What Organisations Should Actually Do

This is where most security posts go generic. Here’s what’s specifically relevant to the attack pattern in this claim:

Rotate CI/CD credentials now, not after confirmation. If you have GitHub tokens, Jenkins service account credentials, or Vault tokens that haven’t been rotated in more than 90 days, rotate them regardless of whether you’re connected to this incident. Long-lived credentials are the attack surface. Make them short-lived.

Audit Owner-level GitHub permissions. The HackRead analysis flagged the presence of Owner-role accounts across multiple repositories as particularly sensitive. Most organisations have more people with Owner permissions than they realise. Run the audit. Demote where you can. Owner access should be exceptional, not a default for senior developers.
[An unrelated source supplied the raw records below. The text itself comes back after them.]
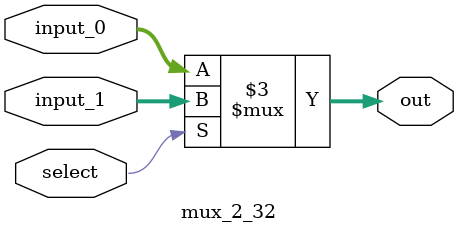
<source format=v>
module mux_2_32 (
    input [31:0] input_0, input_1,
    input select,
    output reg [31:0] out
);

always @(select or input_0 or input_1) begin
    if (select)
        out = input_1;
    else
        out = input_0;
end

endmodule

</source>
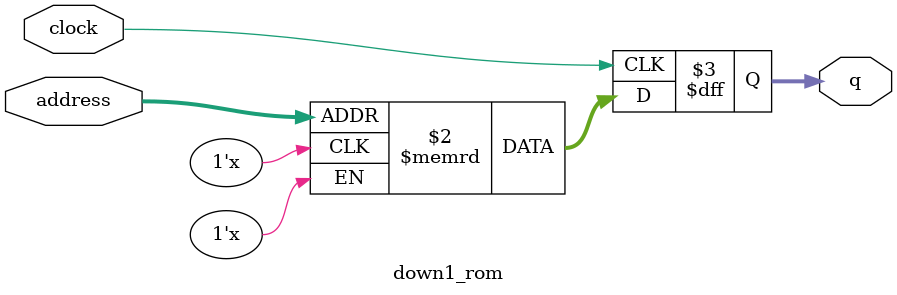
<source format=sv>
module down1_rom (
	input logic clock,
	input logic [9:0] address,
	output logic [3:0] q
);

logic [3:0] memory [0:1023] /* synthesis ram_init_file = "./down1/down1.mif" */;

always_ff @ (posedge clock) begin
	q <= memory[address];
end

endmodule

</source>
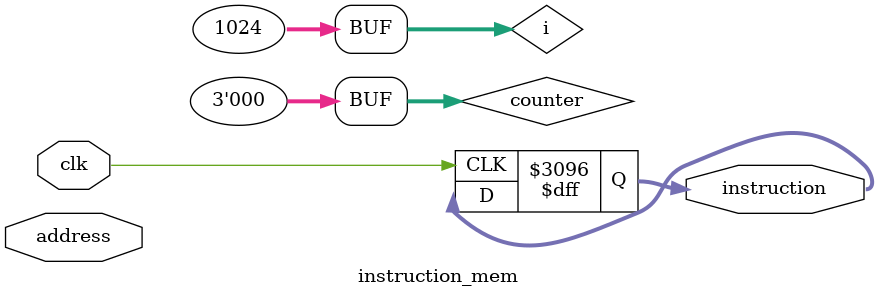
<source format=v>
`timescale 1ns / 1ps
module instruction_mem(clk,address,instruction);

input clk;
input [31:0]address;
output reg [127:0]instruction;

reg [31:0] mem[1023:0];
reg [2:0] counter;

integer i;//,counter;
initial
	begin
	counter=0;
	for(i=0;i<1024;i=i+1)
		begin
			mem[i]=i;
		end
end
		
always @(address<<28)
	begin 
	counter=0;
	end

always @(posedge clk)
	begin
	if(counter==4)
		begin 
		instruction={mem[(address >> 2)],mem[((address >> 2))+1],mem[((address >> 2))+2],mem[((address >> 2))+3]};
		counter=0;
		end
//	else		
	//	begin 
		counter=counter+1;	
		//end
	end	 
//$display("instruction=%d",instruction);
endmodule

</source>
Review contractor access logs for anomalies. If you have IQVIA, Parexel, Labcorp, or similar CRO relationships, check your access logs for their accounts going back 60-90 days. Look for off-hours access, unusual data volumes, or access to systems outside the normal scope of those contractor relationships.

Don’t wait for AstraZeneca’s confirmation before treating this as a live threat model. The sample data is partially credible. The group is active and scaling. The Trivy supply chain campaign is already affecting thousands of environments. If your CI/CD pipeline uses Trivy and you haven’t reviewed your configuration since January, start there.

Implement short-lived credentials with OIDC where you haven’t. If your GitHub Actions or Jenkins pipelines still use long-lived PATs stored as secrets, migrate to OIDC-based authentication where the token has a 15-minute lifespan and is scoped to the specific run. It eliminates the credential theft problem entirely for that vector.

The breach is unconfirmed. The group is not.